_Directions_: Write out all of the text in the material below word for word, leaving out the pictures.

::: Provided data

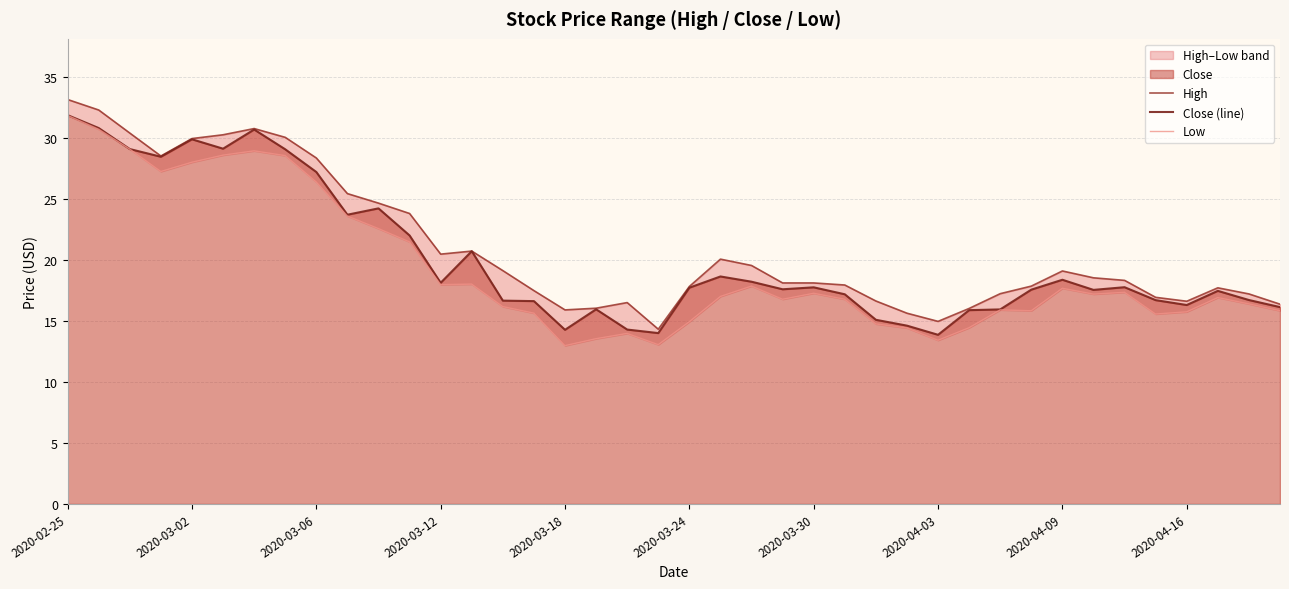

The value of Close (line) at 2020-03-18 is 8.7. True or false?

False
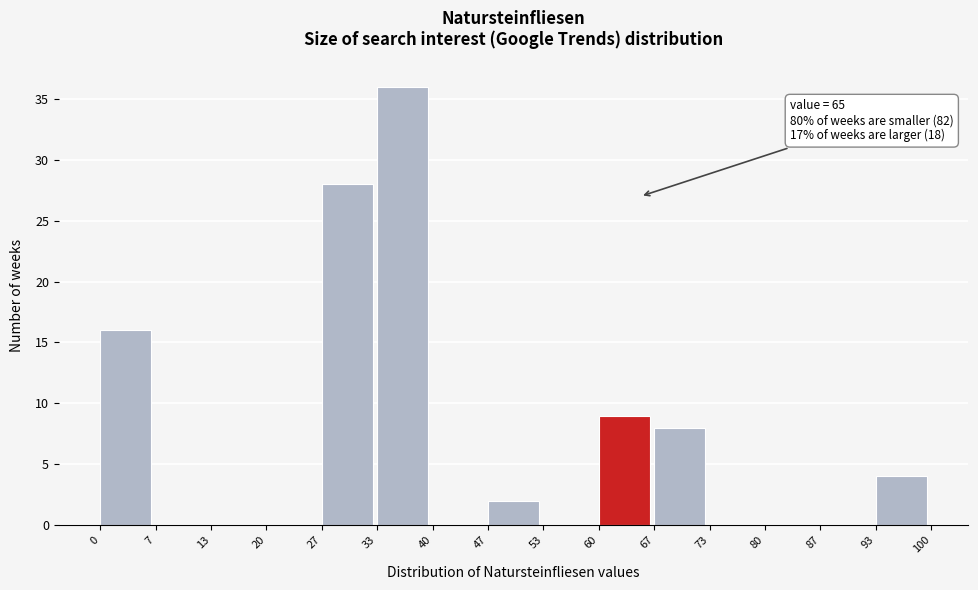

Which range on the x-axis has the tallest bar?

33 to 40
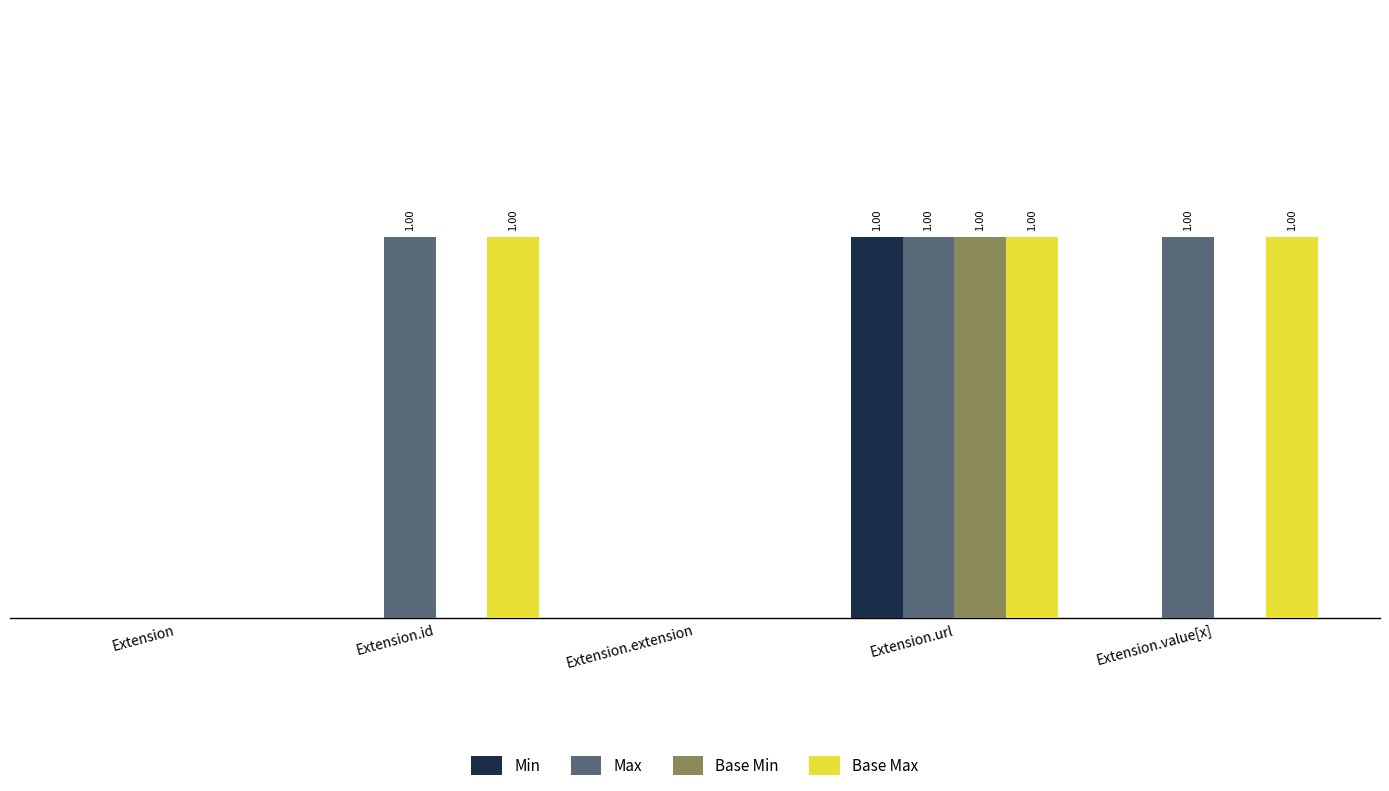

What are all the series names shown in the legend?

Min, Max, Base Min, Base Max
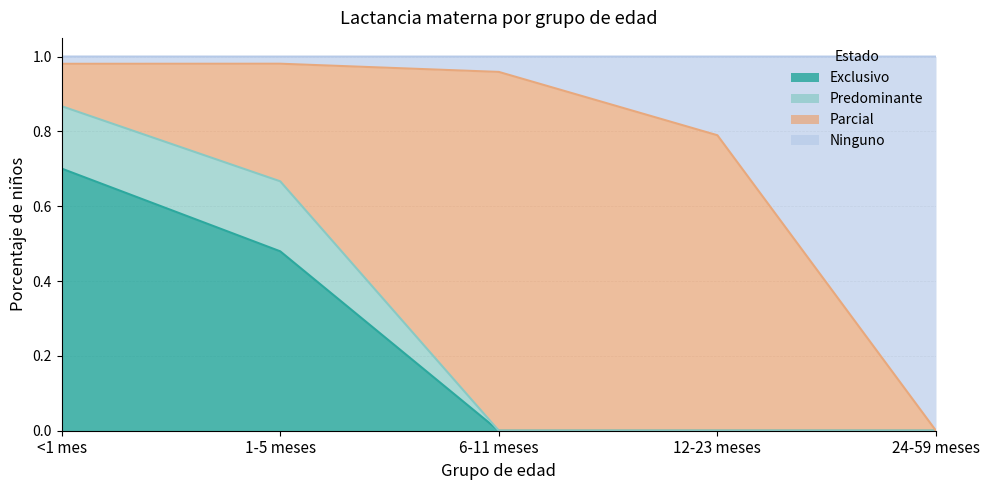

What are all the series names shown in the legend?

Exclusivo, Predominante, Parcial, Ninguno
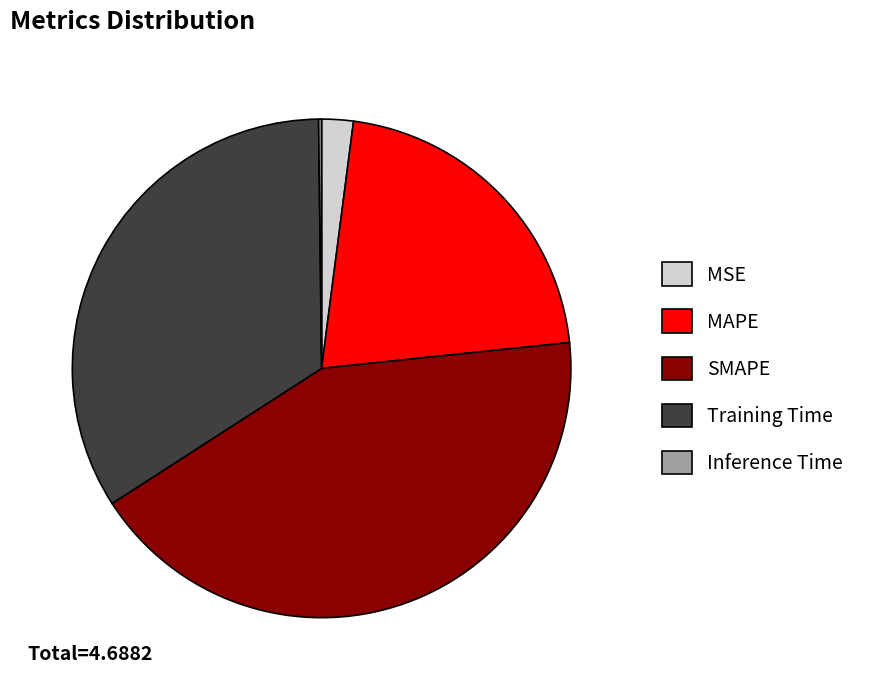

The MAPE slice represents 28% of the pie. True or false?

False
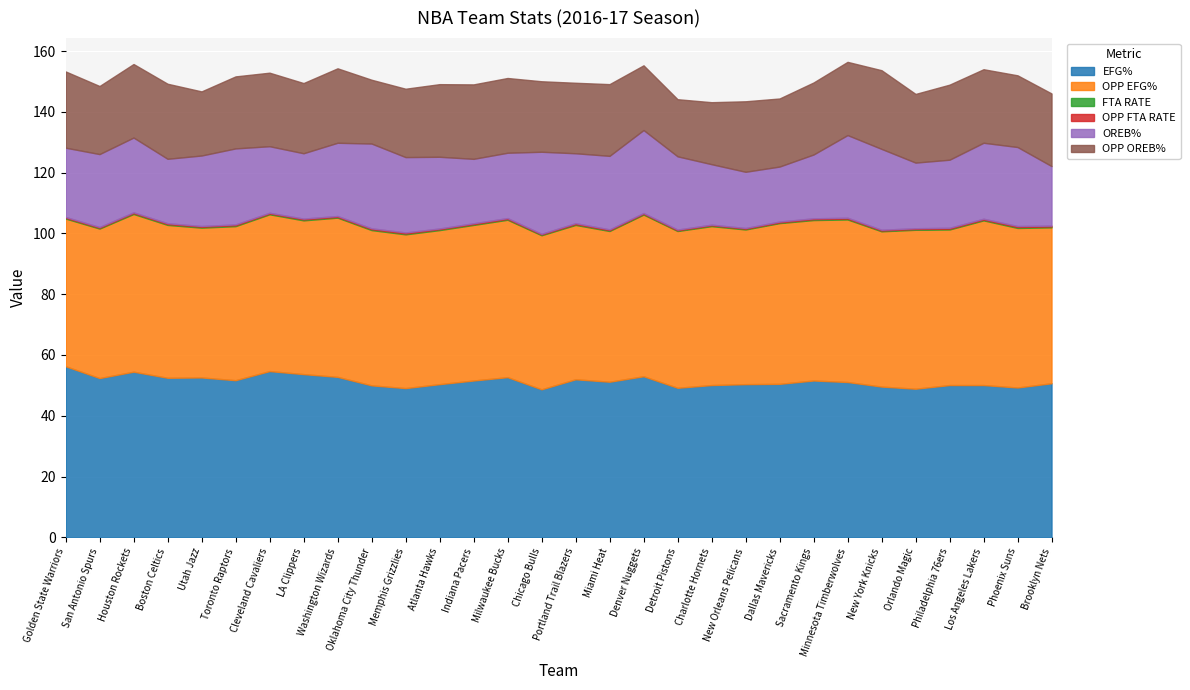

How many values in the EFG% series are below 51?

14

::::::

_Finished task_:
The value of Close (line) at 2020-03-18 is 8.7. True or false?

False

Which range on the x-axis has the tallest bar?

33 to 40

What are all the series names shown in the legend?

Min, Max, Base Min, Base Max

What are all the series names shown in the legend?

Exclusivo, Predominante, Parcial, Ninguno

The MAPE slice represents 28% of the pie. True or false?

False

How many values in the EFG% series are below 51?

14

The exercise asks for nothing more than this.